━━ TEXTAUSZUG

Hast Du denn inzwischen die Einträge in der Ereignisanzeige überprüft?
 Da müsste ja irgendwas protokolliert werden wenn der Fehler auftritt.

 Check doch auch mal die S.M.A.R.T. Werte der HDD.

 Was auch immer Deine Probleme verursacht, an Win 7 allein liegt es ganz sicher nicht.
 Da ist bestimmt irgendein Hardware-Teil defekt (RAM oder HDD wäre naheliegend) oder ein pöser Treiber im System.


----------



## fsm (14. Dezember 2009)

Eben bekam ich einen Bluescreen nach 2 Minuten GTA IV. Irgendwas mit Win32k.sys... kann man sich irgendwo die Logs der Bluescreens ansehen?


----------



## Rabowke (14. Dezember 2009)

fsm schrieb:


> Eben bekam ich einen Bluescreen nach 2 Minuten GTA IV. Irgendwas mit Win32k.sys... kann man sich irgendwo die Logs der Bluescreens ansehen?


   Wir habens doch mittlerweile verstanden das die Spiele, egal welche & auch Anwendungsprogramme nicht stabil laufen. 

 Es gibt sogenannte "Bluescreen Viewer", sehr hilfreich & Freeware. Einfach mal googlen und dir die Dumps, das sind die erstellten Logs von Windows, anschauen.

 Hast du mal die Tipps bezügl. Prime95 über mehrere Stunden laufen lassen und memtest nachvollzogen? :-o


----------



## fsm (14. Dezember 2009)

Das mit dem Bluscreen war nur ein Hinweis, dass es um Win32k.sys ging.
   Aber ich hatte auch schon andere - ich wollte nur die Symtome genauer
   definieren   

   Und den stundenlangen Test mache ich über Nacht, bin vor ner halben Stunde erst nach Hause gekommen. 




  EDIT: zu der Frage, was denn in der Fehlermeldung "funktioniert nicht mehr" steht: Es istr tatsächlich nur diese Meldung, diesmal zum Beispiel von Half-Life² (was auch nicht.... na ja, ihr wisst schon). 




 EDIT 2: Prime95 ist interessant. 3 von vier Kernen funktionieren super, einer gibt sofort nach einer Sekunde ein falsches Ergebnis. Kern kaputt? Von wegen, es ist mal Kern 2, mal Kern 4, beim letzen Lauf Kern 3. Denbnoch reicht der kaputte Kern vollkommen, um während des Tests noch in Ruhe und ruckelfrei diesen Eintrag zu schreiben.......

━━━━
━━ BEREITGESTELLTES MATERIAL

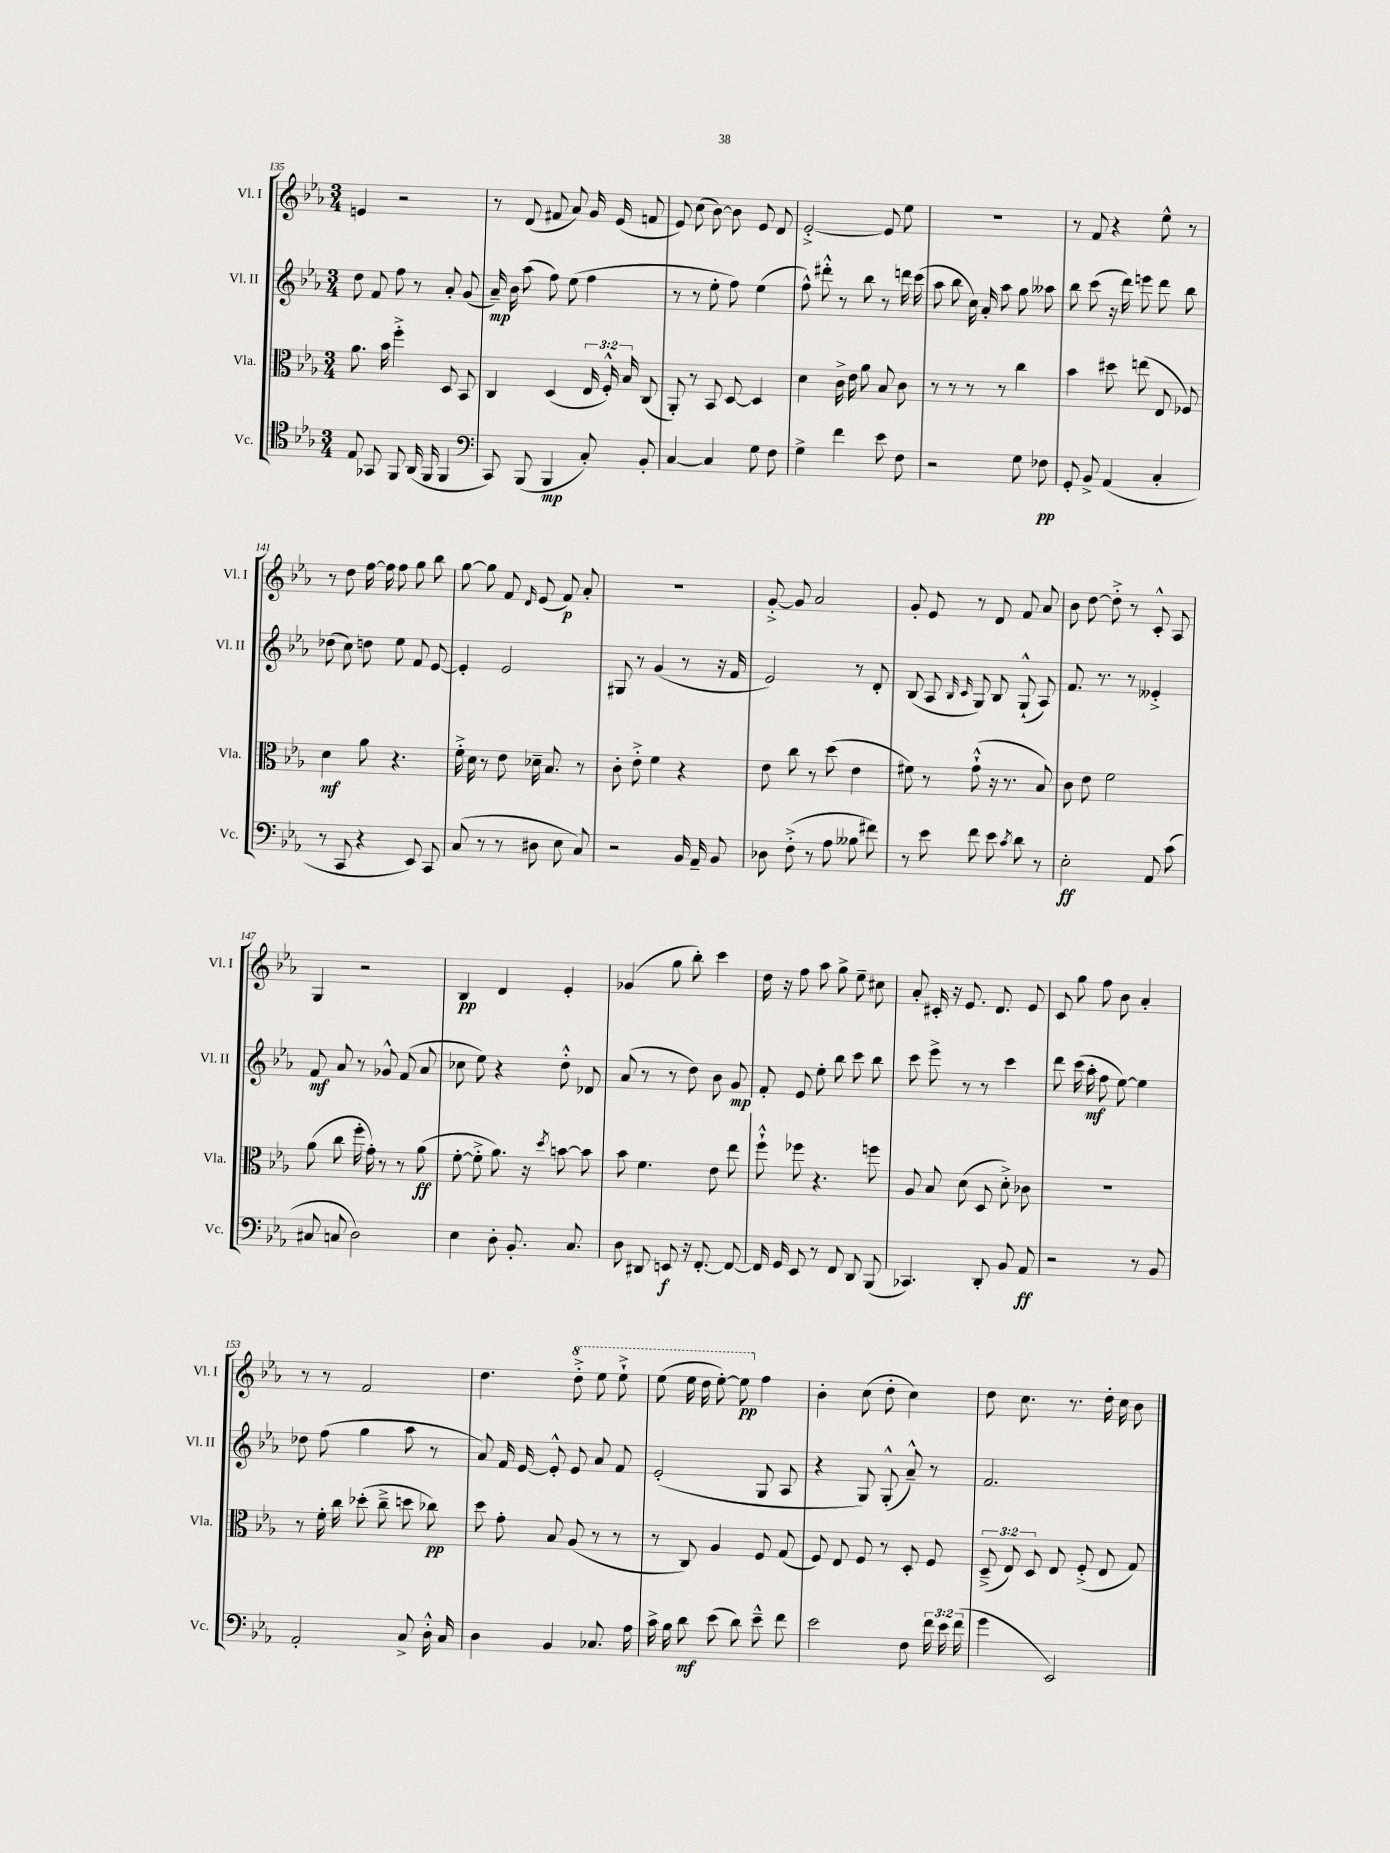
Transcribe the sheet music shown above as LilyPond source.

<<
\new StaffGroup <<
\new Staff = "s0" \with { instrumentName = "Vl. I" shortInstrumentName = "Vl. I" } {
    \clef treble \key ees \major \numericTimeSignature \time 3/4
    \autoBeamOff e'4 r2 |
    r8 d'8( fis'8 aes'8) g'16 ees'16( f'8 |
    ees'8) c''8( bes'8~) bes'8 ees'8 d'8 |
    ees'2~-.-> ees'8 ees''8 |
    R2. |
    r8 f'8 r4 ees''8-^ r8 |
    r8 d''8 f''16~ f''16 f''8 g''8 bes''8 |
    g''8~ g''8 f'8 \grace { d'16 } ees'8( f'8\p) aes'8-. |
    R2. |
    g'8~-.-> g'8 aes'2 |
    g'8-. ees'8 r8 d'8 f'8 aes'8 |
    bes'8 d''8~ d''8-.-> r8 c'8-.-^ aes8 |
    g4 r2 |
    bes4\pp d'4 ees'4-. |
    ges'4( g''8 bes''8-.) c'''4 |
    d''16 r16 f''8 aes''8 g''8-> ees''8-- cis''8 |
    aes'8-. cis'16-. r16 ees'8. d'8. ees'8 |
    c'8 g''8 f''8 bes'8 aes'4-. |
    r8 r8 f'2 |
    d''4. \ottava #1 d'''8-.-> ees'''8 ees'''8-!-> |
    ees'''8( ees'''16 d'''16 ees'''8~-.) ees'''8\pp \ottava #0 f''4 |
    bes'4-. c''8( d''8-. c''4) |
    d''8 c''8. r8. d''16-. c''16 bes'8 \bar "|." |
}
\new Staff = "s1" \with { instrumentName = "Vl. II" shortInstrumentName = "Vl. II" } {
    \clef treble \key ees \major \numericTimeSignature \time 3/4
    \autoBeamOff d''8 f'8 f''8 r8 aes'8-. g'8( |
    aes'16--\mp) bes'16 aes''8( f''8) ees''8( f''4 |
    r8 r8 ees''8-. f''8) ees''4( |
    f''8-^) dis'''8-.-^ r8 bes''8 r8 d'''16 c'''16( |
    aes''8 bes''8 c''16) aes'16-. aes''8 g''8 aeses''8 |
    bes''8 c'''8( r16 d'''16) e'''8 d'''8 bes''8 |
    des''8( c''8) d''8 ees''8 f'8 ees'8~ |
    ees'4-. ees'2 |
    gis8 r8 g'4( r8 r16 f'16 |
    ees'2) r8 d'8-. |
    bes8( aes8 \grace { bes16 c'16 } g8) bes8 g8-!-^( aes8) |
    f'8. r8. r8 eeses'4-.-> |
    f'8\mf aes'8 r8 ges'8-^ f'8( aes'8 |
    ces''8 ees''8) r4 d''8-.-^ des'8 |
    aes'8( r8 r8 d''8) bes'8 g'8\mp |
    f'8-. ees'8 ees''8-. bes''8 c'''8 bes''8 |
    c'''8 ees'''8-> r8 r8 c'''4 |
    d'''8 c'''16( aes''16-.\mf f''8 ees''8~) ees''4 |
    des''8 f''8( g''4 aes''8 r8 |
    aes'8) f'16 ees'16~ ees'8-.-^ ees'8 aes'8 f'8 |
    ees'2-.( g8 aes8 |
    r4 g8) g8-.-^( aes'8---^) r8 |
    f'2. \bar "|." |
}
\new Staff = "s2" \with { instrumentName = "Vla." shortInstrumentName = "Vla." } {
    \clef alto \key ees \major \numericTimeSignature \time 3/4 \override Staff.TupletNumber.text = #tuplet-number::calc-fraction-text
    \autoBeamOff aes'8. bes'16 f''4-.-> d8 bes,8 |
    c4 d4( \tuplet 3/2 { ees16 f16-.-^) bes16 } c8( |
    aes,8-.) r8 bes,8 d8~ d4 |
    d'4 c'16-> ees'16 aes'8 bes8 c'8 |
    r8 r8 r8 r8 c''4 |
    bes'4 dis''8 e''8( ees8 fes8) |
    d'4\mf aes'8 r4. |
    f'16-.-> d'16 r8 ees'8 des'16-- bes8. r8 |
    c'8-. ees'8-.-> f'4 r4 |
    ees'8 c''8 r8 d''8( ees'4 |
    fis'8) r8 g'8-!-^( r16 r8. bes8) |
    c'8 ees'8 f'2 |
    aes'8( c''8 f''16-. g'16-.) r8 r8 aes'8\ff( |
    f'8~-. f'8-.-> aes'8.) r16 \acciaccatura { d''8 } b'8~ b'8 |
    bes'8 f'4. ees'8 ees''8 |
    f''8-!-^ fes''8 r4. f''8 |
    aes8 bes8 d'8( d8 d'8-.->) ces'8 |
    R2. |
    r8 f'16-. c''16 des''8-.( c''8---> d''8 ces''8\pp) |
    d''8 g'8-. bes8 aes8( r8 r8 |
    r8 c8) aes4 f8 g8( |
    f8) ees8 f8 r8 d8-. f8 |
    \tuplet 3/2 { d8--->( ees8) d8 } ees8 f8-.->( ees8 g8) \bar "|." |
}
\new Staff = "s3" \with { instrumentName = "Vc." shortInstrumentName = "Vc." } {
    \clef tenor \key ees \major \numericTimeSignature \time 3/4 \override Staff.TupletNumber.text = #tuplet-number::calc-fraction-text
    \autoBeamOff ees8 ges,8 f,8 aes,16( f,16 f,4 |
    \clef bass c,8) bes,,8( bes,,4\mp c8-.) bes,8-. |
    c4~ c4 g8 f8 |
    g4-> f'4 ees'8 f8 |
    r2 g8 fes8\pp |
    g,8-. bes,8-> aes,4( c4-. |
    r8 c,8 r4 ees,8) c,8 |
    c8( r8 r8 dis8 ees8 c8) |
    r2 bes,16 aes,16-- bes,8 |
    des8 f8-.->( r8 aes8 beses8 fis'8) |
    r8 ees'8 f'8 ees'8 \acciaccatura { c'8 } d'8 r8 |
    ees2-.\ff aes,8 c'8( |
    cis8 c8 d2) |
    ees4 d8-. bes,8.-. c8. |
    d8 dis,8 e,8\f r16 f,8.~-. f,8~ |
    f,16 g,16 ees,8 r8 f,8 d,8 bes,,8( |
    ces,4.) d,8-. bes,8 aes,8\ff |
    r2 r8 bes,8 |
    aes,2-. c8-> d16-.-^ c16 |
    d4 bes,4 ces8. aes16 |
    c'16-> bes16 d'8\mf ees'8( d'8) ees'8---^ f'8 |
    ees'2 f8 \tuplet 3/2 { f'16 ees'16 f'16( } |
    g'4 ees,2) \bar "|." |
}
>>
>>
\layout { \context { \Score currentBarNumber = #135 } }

━━━━

AUFGABEN =
**a)** Entnehmen Sie dem Forenverlauf zu den Abstürzen unter Windows 7 wortgetreu den Abschnitt, der mit „Aber ich hatte“ beginnt und sich bis einschließlich „Eintrag zu schreiben.......“ erstreckt.
**b)** Schreiben Sie den Forenverlauf zu den Abstürzen unter Windows 7 im Anschluss an seinen letzten Satz fort.

ERGEBNISSE JE AUFGABE =
**a)**
Aber ich hatte auch schon andere - ich wollte nur die Symtome genauer
   definieren   

   Und den stundenlangen Test mache ich über Nacht, bin vor ner halben Stunde erst nach Hause gekommen. 




  EDIT: zu der Frage, was denn in der Fehlermeldung "funktioniert nicht mehr" steht: Es istr tatsächlich nur diese Meldung, diesmal zum Beispiel von Half-Life² (was auch nicht.... na ja, ihr wisst schon). 




 EDIT 2: Prime95 ist interessant. 3 von vier Kernen funktionieren super, einer gibt sofort nach einer Sekunde ein falsches Ergebnis. Kern kaputt? Von wegen, es ist mal Kern 2, mal Kern 4, beim letzen Lauf Kern 3. Denbnoch reicht der kaputte Kern vollkommen, um während des Tests noch in Ruhe und ruckelfrei diesen Eintrag zu schreiben.......

**b)**
 Allerdings geben nach und nach immer mehr Kerne falsche Ergebnisse - nach und nach heißt, innerhalb von 5 Minuten sind 3 Tests gestoppt. Woran liegt das? Zu wenig Strom vielleicht?
 Liegt das jetzt am Prozessor oder am Programm? Was sagt mir diese Info?


----------



## Chemenu (15. Dezember 2009)

Die Grafik der Fehlermeldung sagt uns jetzt aber leider auch nicht mehr.^^

 Klick mal auf "Start" -> "Ausführen" und gib dann "eventvwr" ein.
 Enter drücken und unter dem Systemprotokoll nachschauen, ob sich irgendwelche Fehler finden lassen zu dem Zeitpunkt, als Du die Fehlermeldung erhalten hast, bzw. Prime95 Fehler gemeldet hat.


----------



## Rabowke (15. Dezember 2009)

fsm am 14.12.2009 21:10 schrieb:
			
		

> EDIT 2: Prime95 ist interessant. 3 von vier Kernen funktionieren super, einer gibt sofort nach einer Sekunde ein falsches Ergebnis. Kern kaputt? Von wegen, es ist mal Kern 2, mal Kern 4, beim letzen Lauf Kern 3. Denbnoch reicht der kaputte Kern vollkommen, um während des Tests noch in Ruhe und ruckelfrei diesen Eintrag zu schreiben.......
> Allerdings geben nach und nach immer mehr Kerne falsche Ergebnisse - nach und nach heißt, innerhalb von 5 Minuten sind 3 Tests gestoppt. Woran liegt das? Zu wenig Strom vielleicht?
> Liegt das jetzt am Prozessor oder am Programm? Was sagt mir diese Info?


Schwer zu sagen, Prime95 ist eher ein Indiz *das etwas* nicht stimmt. Also von einem defekten Kern ( bzw. kompletter CPU ) würd ich nicht ausgehen.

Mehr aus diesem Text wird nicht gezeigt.